Les quatre diacres jetèrent de grands cris, essayèrent de rattraper le noyé, et se brûlèrent les doigts en essayant. Ils crièrent plus fort : les hommes du bain accoururent. Plus aguerris aux brûlures, ceux-ci parvinrent à tirer monseigneur de sa cuve. Mais il était trop tard : monseigneur était cuit.
Au risque d'être cuit comme monseigneur, Finot se précipita dans les quarante degrés.
Avis à Satan : préparer une chaudière à part pour le jour où l'on recevra en enfer le consul de France à Tiflis.
Je m'acheminai vers les trente degrés et j'y descendis timidement. Puis, des trente degrés, je passai progressivement et sans trop de douleur aux trente cinq et aux quarante.
C'était à ma sortie des quarante que m'attendaient les baigneurs. Ils s'emparèrent de moi au moment où je m'y attendais le moins. Je voulus me défendre.
« Laissez-vous faire ! me cria Finot, ou ils vous casseront quelque chose. »
Si j'avais pu savoir ce qu'ils me casseraient, peut-être me serais-je défendu ; mais, dans l'ignorance de ce qu'ils pouvaient me casser, je me laissai faire...
Les deux exécuteurs me couchèrent sur un des lits en bois, en ayant le soin de me passer un tampon mouillé sous la tête, et me firent allonger les jambes l'une contre l'autre et le bras le long du corps. Alors, chacun d'eux me prit un bras et commença de m'en faire craquer les articulations. Le craquement commença aux épaules et finit aux dernières phalanges des doigts. Puis, des bras, ils passèrent aux jambes. Quand les jambes eurent craqué, ce fut le tour de la nuque, puis des vertèbres du dos, puis des reins.
Cet exercice, qui semblait devoir amener une dislocation complète, se faisait tout naturellement, non seulement sans douleur, mais même avec une certaine volupté. Mes articulations, qui n'ont jamais dit un mot, semblaient craqué toute leur vie. Il me semblait qu'on aurait pu me plier comme une serviette, et me placer entre les deux planches d'une armoire, et que je ne me serais pas plaint.
Cette première partie du massage terminée, mes deux baigneurs me retournèrent, et, tandis que l'un me tirait les bras de toute sa force, l'autre se mit à me danser sur le dos, laissant de temps en temps glisser sur mon râble, – ma foi, je ne trouve pas d'autre expression, – ses pieds qui retombaient avec bruit sur la planche.

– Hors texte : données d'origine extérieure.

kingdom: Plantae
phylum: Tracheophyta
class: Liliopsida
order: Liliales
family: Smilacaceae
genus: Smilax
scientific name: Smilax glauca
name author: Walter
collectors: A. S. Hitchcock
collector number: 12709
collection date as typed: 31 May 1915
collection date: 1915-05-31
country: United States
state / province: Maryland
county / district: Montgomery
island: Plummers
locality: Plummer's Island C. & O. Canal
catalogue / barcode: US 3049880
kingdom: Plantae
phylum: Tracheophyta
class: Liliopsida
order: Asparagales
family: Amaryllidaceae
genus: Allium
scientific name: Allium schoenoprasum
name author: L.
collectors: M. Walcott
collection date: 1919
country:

Cet homme, qui pouvait peser cent vingt livres, chose étrange, me paraissait léger comme un papillon. Il remontait sur mon dos, il en descendait, il y remontait, et tout cela formait une chaîne de sensations qui menaient à un incroyable bien-être. Je respirais comme je n'avais jamais respiré ; mes muscles, au lieu d'être fatigués, avaient acquis ou semblaient avoir acquis une incroyable énergie : j'aurais parié lever le Caucase à bras tendu.
Alors, mes deux baigneurs se mirent à me claquer, du plat de la main, les reins, les épaules, les flancs, les cuisses, les mollets, etc. J'étais devenu une espèce d'instrument dont ils jouaient un air, et cet air me paraissait bien autrement agréable que tous les airs de Guillaume Tell et de Robert le Diable. D'ailleurs, cet air avait un grand avantage sur ceux des deux estimables opéras que je viens de citer : c'est que, moi qui n'ai jamais pu chanter un couplet de Malbrouk sans détonner dix fois, je suivais leur air en battant la mesure avec ma tête et sans m'écarter un instant du ton. J'étais exactement dans l'état de l'homme qui rêve, qui est assez éveillé pour savoir qu'il rêve, mais qui, trouvant son rêve agréable, fait tous ses efforts pour ne pas se réveiller tout à fait.
Enfin, à mon grand regret, l'affaire du massage fut terminée, et l'on passa à la dernière période, à celle du savonnage. Un des deux hommes me prit par- dessous les bras et m'assit sur mon derrière, comme fait Arlequin à Pierrot quand il croit l'avoir tué. Pendant ce temps, l'autre chaussait sa main d'un gant de crin et me frottait tout le corps, tandis que le premier, puisant de pleins seaux d'eau dans la cuve à quarante degrés, me les jetait à toute volée par les reins et sur la nuque. Tout à coup l'homme au gant, trouvant que l'eau ordinaire ne suffisait plus, prit un sac ; je vis aussitôt ce sac s'enfler et suer une mousse savonneuse dans laquelle je me trouvai enseveli. A part les yeux qui me piquèrent un peu, je n'ai jamais éprouvé plus douce sensation que celle produite par cette mousse me ruisselant sur le corps. Comment Paris, cette ville des délices sensuelles, n'a-t-elle pas de bains persans ? Comment un spéculateur ne fait-il pas venir deux baigneurs de Tiflis ? Il y aurait là, bien certainement une philanthropique idée à accomplir, et, chose bien autrement déterminante, une fortune à faire.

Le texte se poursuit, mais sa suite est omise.